Strangers and Neighbours
This blog post comes from Rabbi Willy Wolff, written in 2006 for ‘Written All Over Our History – A Yom Limmud for Ester Gluck’ exploring Jewish responsibility towards refugees.
One commandment in the Torah seems uncannily to have been almost written with Ester in mind. For she observed it bechol levavah, with all her great heart, oovechol nufshah, with all her rich soul, oovechol me’odah, and with all her considerable might. It is to be found in the 33rd and 34th verses of the 19th chapter of the third Book of Moses, the Book of Vayikra, Leviticus. And it commands: “When a stranger lives with you in your land, do not ill treat that stranger. The alien living with you must be treated as one of your native-born. Love that stranger as yourself, for you were strangers in Egypt. I am the Eternal Your God.” On which Rashi comments in three words: “Elloheycha Ve’Ellohav Anni – I am Your God and his God.”
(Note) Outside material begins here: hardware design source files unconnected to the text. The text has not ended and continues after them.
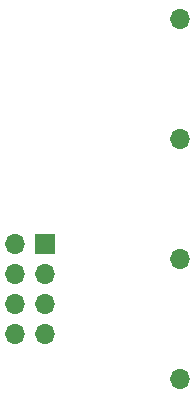
<source format=gbr>
%TF.GenerationSoftware,KiCad,Pcbnew,8.0.3-8.0.3-0~ubuntu22.04.1*%
%TF.CreationDate,2024-08-09T14:07:44+03:00*%
%TF.ProjectId,PM-PS-AC230-front,504d2d50-532d-4414-9332-33302d66726f,rev?*%
%TF.SameCoordinates,Original*%
%TF.FileFunction,Soldermask,Top*%
%TF.FilePolarity,Negative*%
%FSLAX46Y46*%
G04 Gerber Fmt 4.6, Leading zero omitted, Abs format (unit mm)*
G04 Created by KiCad (PCBNEW 8.0.3-8.0.3-0~ubuntu22.04.1) date 2024-08-09 14:07:44*
%MOMM*%
%LPD*%
G01*
G04 APERTURE LIST*
%ADD10R,1.700000X1.700000*%
%ADD11O,1.700000X1.700000*%
G04 APERTURE END LIST*
D10*
%TO.C,J1*%
X66040000Y-96520000D03*
D11*
X63500000Y-96520000D03*
X66040000Y-99060000D03*
X63500000Y-99060000D03*
X66040000Y-101600000D03*
X63500000Y-101600000D03*
X66040000Y-104140000D03*
X63500000Y-104140000D03*
%TD*%
%TO.C,D5*%
X77470000Y-97790000D03*
%TD*%
%TO.C,D7*%
X77470000Y-87630000D03*
%TD*%
%TO.C,D8*%
X77470000Y-107950000D03*
%TD*%
%TO.C,D6*%
X77470000Y-77470000D03*
%TD*%
M02*

</source>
Full stop – yes and no. For in one way or another this commandment to love the stranger is repeated throughout the Torah some 36 times. While the commandment that came 15 verses before, to love your neighbour as yourself, stands there just once.
That immediately raises two questions for me. Why the prolific repetition of the commandment to love the “stranger”, while the Torah is content to leave the “neighbour” to just one commandment? In ancient times, as today, things are repeated when the need for such repetition is perceived, for it was then, as it is now, harder to love the stranger than the neighbour. Such is the nature of the beast that we call human beings. I know we can have almighty rows with neighbour, and we all know that some pretty bizarre and unhappy cases of neighbourly feuding have landed before the British courts and in the media. But on the whole, the neighbour has the comfort of familiarity. Personally I have been blessed with neighbours who were wonderful to me, who got up at three o’clock one winter morning to see what was wrong in my bungalow because they saw a light there, and knew I was not there. But a stranger is so much more difficult to understand. A stranger raises suspicions and in ancient times, as today, a host of prejudices. And the primeval question: friend or foe? Then as now, we need that commandment to love that stranger, or in today’s parlance, the migrant and asylum seeker, to be drummed into us daily.
Given that need, my second question is why that second commandment to love the stranger as ourselves has received so much less focus in rabbinic teaching than the commandment to love the neighbour as yourself. The rabbis after all made that commandment, in the words of Rabbi Akiva, Ze K’lal Gadol Batorah – this is the great principle of Torah. The reason, I suggest, is that in early rabbinic times, say from the destruction of the Temple in the year 70 CE and the accompanying loss of the last vestiges of autonomy in ancient Palestine, until the years 500 or 600 CE, we had lost our homeland and with it, the role of host nation. And for the next the next 1878 years we were the strangers wherever we went, whether in the comparative freedom of Babylon, or the ghettoes of Europe. Just as the rabbis spent little time on the laws of warfare – because from the Bar Kochba revolt in 135 CE until the Warsaw Ghetto uprising in 1943, Jews had no occasion to fight a war – so they spent little time on the law to love the stranger because they saw no early practical application for it in the condition of their people.
But the creation of the State of Israel in 1948, and the beginning in the 1960s of a migration of people across the globe on a scale never before witnessed in human history – because never before possible in human history – have made that commandment one of the most relevant to our present society, and one of the most urgent that the Torah gives us. And it brings back to our attention the two reasons given for it: the divine authority, I am the Eternal Your God – your God and his God, but also “for you were strangers in the land of Egypt.” And that reminder runs as a refrain throughout the law making of the Torah, throughout the Tenach and rabbinic literature.
For it is the basis of all Jewish morality. If you want to know what to do in any situation, just remember what it was like when YOU were in that situation. And if you were never in that situation, then either ask others who were – and in the case of the stranger, many of us need do no more than ask our parents or our grandparents – or put yourself, no in the shoes of the others, but underneath their skin to find out what it is like before you decide on your action and your attitude.
Or, as Hillel put it when he was so memorably sought to give concrete form to the commandment to love your neighbour: “Do not do unto others, what you do not wish them to do unto you.”
Ester in her adult life gave the most concrete, human-contact form to the commandment to love the stranger. With that she blessed our needy society so abundantly. And so can we bless this society for every moment that we follow her example.